__Assignment__:
Whenever a line in the data below includes the string "bindata", copy it out.
== Segment start ==
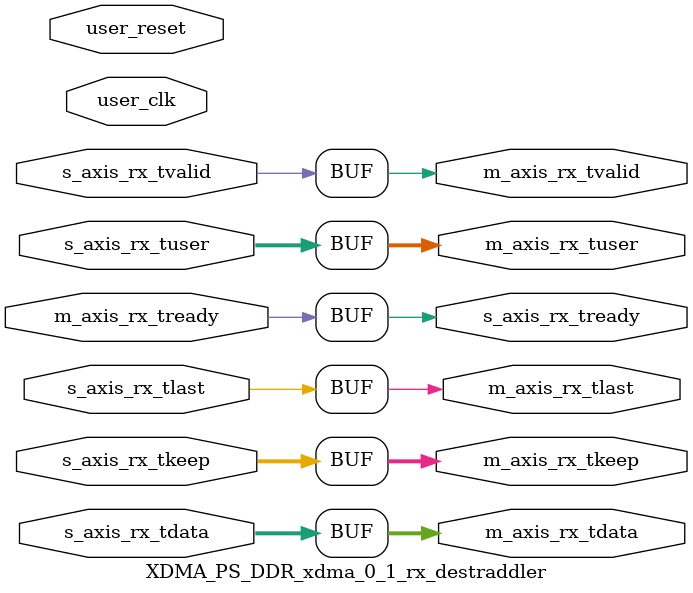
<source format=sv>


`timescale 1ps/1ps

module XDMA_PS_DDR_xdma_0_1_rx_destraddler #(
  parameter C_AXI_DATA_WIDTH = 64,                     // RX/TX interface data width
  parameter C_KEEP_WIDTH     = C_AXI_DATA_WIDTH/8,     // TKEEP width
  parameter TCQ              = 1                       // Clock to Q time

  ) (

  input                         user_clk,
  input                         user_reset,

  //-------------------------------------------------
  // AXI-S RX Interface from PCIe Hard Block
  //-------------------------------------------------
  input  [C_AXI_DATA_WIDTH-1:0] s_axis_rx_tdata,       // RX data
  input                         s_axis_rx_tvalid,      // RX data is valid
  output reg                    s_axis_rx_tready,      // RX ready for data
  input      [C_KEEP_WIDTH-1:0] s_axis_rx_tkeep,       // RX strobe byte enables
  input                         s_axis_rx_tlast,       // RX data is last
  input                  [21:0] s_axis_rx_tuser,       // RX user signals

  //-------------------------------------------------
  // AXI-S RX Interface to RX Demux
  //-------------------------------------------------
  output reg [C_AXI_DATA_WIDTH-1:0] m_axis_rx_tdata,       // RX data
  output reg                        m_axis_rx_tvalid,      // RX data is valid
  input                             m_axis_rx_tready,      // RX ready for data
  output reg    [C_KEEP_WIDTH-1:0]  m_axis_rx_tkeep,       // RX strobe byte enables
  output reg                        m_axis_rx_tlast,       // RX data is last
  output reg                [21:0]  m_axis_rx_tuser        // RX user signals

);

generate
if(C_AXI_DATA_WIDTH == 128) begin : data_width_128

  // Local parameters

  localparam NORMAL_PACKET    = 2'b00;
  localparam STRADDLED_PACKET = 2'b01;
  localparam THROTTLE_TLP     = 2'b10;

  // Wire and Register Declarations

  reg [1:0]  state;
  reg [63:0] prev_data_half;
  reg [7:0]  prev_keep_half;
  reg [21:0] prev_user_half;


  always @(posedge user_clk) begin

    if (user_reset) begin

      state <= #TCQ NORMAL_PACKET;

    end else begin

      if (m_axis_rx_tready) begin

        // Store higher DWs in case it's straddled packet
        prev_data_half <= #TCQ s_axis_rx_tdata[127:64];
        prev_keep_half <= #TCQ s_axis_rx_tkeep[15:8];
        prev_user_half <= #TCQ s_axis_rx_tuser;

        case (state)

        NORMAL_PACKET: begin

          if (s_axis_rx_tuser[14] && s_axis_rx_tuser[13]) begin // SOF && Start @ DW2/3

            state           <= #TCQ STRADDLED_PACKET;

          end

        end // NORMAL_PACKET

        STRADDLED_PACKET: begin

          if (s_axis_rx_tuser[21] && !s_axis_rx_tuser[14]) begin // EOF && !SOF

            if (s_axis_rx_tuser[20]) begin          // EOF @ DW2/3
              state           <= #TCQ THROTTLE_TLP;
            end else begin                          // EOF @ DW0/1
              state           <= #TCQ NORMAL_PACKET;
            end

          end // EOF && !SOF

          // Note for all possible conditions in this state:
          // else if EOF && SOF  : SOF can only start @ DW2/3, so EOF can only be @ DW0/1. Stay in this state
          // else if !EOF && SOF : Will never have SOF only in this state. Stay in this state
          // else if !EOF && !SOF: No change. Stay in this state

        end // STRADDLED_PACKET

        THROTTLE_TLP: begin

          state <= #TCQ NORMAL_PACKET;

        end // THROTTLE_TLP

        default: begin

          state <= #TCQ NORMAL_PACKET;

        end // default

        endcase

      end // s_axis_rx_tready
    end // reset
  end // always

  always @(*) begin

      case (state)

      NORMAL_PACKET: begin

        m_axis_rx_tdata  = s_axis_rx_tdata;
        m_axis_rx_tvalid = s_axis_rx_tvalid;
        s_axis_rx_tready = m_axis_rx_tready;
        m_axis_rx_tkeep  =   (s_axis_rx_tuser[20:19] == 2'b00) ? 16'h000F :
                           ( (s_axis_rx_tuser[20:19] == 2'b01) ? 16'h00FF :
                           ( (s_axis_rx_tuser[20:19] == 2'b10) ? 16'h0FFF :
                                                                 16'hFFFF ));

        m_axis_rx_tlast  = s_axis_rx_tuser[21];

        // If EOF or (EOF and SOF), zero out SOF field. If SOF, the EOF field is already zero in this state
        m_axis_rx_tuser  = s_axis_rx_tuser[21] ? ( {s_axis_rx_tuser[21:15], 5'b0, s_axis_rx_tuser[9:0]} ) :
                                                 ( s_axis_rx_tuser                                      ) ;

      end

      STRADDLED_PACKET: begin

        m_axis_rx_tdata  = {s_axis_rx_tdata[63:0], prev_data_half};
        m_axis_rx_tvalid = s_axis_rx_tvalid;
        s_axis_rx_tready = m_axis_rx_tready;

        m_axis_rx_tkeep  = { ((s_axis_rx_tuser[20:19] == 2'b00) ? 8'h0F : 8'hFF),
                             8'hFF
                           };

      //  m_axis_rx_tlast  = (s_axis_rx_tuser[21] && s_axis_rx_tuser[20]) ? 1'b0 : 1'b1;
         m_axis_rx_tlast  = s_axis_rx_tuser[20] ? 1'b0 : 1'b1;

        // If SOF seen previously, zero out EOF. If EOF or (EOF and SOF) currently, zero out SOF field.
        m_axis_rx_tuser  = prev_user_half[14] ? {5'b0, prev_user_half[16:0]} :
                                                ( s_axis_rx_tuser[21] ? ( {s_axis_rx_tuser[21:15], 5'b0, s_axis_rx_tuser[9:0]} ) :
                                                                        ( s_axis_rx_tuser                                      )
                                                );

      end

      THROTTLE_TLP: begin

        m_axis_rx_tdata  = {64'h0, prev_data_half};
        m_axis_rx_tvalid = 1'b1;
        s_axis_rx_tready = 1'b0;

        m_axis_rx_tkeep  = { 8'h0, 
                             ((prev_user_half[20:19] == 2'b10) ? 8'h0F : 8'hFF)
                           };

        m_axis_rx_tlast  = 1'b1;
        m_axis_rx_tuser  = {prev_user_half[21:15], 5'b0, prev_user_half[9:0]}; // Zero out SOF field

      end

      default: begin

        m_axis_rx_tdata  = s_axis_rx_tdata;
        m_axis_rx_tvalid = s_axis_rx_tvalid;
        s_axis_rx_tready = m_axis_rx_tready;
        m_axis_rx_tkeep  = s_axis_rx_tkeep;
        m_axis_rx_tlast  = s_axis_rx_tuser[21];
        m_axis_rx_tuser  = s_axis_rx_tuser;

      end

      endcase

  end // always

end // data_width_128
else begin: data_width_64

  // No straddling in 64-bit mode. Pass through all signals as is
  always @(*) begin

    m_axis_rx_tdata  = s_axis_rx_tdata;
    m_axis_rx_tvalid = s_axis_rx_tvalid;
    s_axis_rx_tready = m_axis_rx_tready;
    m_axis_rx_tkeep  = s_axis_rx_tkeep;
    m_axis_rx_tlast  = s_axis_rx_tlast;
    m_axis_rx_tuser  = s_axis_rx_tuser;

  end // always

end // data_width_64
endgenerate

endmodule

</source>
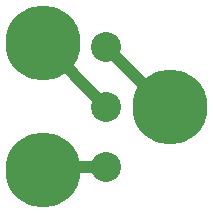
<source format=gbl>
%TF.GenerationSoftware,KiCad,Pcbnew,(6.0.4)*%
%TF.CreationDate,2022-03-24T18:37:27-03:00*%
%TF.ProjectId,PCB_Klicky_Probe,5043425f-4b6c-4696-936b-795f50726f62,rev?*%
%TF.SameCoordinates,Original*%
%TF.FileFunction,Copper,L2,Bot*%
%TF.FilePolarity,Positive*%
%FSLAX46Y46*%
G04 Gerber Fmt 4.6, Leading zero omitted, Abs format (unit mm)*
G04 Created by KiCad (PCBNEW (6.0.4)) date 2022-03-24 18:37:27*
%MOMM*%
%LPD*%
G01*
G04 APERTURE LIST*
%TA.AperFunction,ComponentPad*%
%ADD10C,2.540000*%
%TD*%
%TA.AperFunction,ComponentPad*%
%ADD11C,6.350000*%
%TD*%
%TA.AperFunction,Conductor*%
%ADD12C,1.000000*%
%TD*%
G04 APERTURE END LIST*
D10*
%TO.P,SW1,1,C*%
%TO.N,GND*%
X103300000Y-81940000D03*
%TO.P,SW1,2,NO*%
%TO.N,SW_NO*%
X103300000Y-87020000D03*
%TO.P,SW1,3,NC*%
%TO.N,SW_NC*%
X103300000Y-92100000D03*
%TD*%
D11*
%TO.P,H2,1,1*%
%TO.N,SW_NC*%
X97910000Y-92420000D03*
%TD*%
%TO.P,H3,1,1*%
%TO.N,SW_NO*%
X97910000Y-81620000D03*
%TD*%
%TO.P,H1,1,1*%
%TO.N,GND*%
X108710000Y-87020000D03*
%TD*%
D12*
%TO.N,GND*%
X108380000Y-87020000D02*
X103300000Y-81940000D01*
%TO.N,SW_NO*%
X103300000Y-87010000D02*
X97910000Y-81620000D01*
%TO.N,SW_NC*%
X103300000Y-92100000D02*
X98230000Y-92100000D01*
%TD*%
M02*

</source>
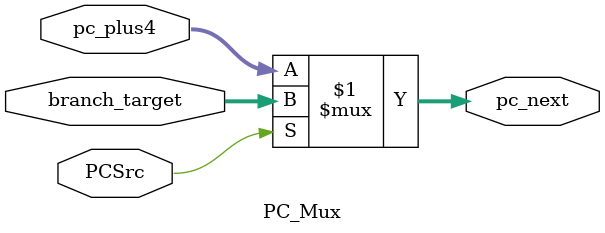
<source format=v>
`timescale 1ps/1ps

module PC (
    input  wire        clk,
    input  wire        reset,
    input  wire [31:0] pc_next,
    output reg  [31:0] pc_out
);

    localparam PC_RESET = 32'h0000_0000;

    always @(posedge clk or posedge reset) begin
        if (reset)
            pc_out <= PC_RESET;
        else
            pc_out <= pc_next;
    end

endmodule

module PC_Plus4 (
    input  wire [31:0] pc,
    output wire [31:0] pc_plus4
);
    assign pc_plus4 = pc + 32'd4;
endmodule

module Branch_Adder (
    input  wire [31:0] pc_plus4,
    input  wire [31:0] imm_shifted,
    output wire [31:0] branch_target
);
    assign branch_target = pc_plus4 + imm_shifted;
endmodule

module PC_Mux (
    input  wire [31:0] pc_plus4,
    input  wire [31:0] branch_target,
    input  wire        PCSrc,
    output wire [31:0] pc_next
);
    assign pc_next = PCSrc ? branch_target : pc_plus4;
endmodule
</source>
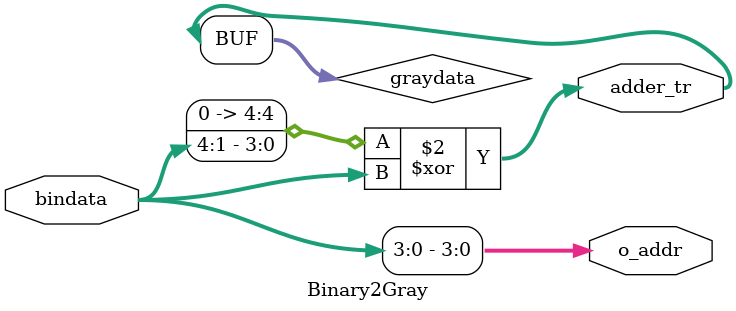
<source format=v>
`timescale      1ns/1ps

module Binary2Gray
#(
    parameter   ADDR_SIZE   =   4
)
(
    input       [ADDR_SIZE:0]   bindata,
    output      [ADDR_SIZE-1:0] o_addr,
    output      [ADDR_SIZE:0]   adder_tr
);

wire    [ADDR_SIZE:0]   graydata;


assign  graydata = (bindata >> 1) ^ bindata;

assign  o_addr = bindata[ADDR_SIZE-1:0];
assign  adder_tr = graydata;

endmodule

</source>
== Segment end ==
== Segment start ==
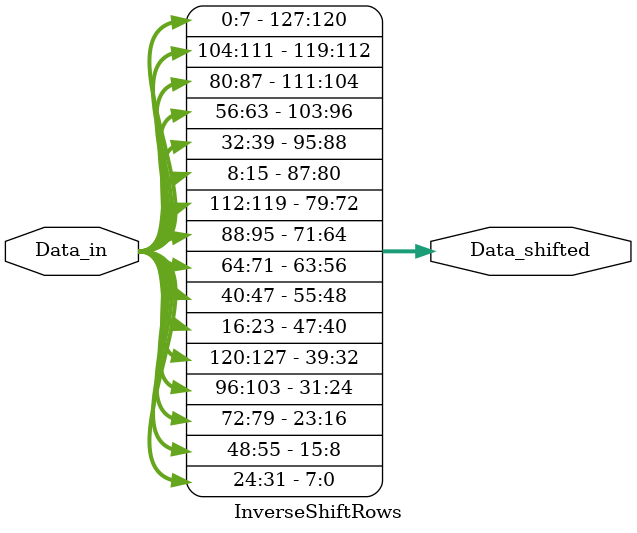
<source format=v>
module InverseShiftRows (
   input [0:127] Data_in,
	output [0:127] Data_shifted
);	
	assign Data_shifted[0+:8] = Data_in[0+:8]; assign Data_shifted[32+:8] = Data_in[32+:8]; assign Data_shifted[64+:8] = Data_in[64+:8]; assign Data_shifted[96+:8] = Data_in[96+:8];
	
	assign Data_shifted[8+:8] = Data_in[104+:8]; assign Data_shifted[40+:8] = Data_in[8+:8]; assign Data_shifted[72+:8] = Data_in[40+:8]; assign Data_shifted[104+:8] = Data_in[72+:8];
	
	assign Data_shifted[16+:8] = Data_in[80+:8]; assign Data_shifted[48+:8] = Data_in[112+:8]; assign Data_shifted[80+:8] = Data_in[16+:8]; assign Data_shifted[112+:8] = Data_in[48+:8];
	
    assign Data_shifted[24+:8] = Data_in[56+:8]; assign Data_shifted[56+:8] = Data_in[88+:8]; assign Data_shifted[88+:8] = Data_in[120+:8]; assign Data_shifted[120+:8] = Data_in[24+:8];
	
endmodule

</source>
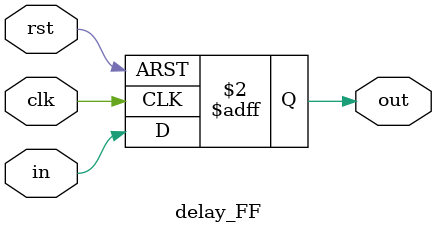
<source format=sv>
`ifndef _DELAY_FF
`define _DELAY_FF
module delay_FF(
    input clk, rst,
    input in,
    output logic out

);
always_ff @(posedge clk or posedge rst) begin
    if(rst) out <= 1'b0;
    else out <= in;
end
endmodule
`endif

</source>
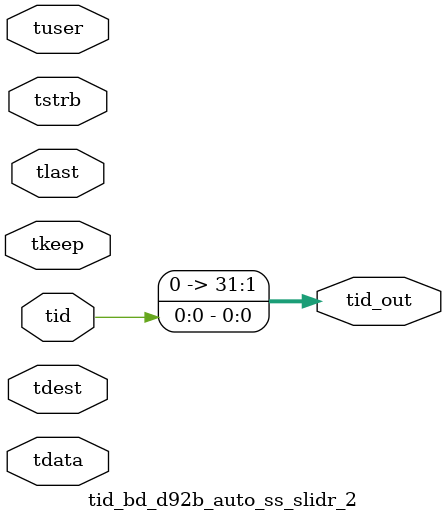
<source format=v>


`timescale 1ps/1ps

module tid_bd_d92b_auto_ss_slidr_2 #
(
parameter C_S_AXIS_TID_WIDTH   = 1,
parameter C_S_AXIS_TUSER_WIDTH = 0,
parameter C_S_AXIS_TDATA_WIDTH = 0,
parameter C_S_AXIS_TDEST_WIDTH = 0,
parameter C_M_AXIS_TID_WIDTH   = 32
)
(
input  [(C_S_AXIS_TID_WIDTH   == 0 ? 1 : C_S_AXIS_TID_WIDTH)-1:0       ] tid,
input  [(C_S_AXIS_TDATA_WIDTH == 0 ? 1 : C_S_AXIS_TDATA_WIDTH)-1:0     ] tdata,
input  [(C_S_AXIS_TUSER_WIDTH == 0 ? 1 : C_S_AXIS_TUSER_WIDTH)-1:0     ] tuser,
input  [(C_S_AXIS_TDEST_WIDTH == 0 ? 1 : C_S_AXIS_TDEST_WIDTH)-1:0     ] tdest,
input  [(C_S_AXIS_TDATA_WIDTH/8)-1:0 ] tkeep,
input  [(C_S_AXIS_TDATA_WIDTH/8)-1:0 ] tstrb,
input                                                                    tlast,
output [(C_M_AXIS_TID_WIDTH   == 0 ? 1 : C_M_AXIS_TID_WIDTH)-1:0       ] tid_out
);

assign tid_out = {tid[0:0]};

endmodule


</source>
== Segment end ==
__Finished task__:
    input       [ADDR_SIZE:0]   bindata,
assign  graydata = (bindata >> 1) ^ bindata;
assign  o_addr = bindata[ADDR_SIZE-1:0];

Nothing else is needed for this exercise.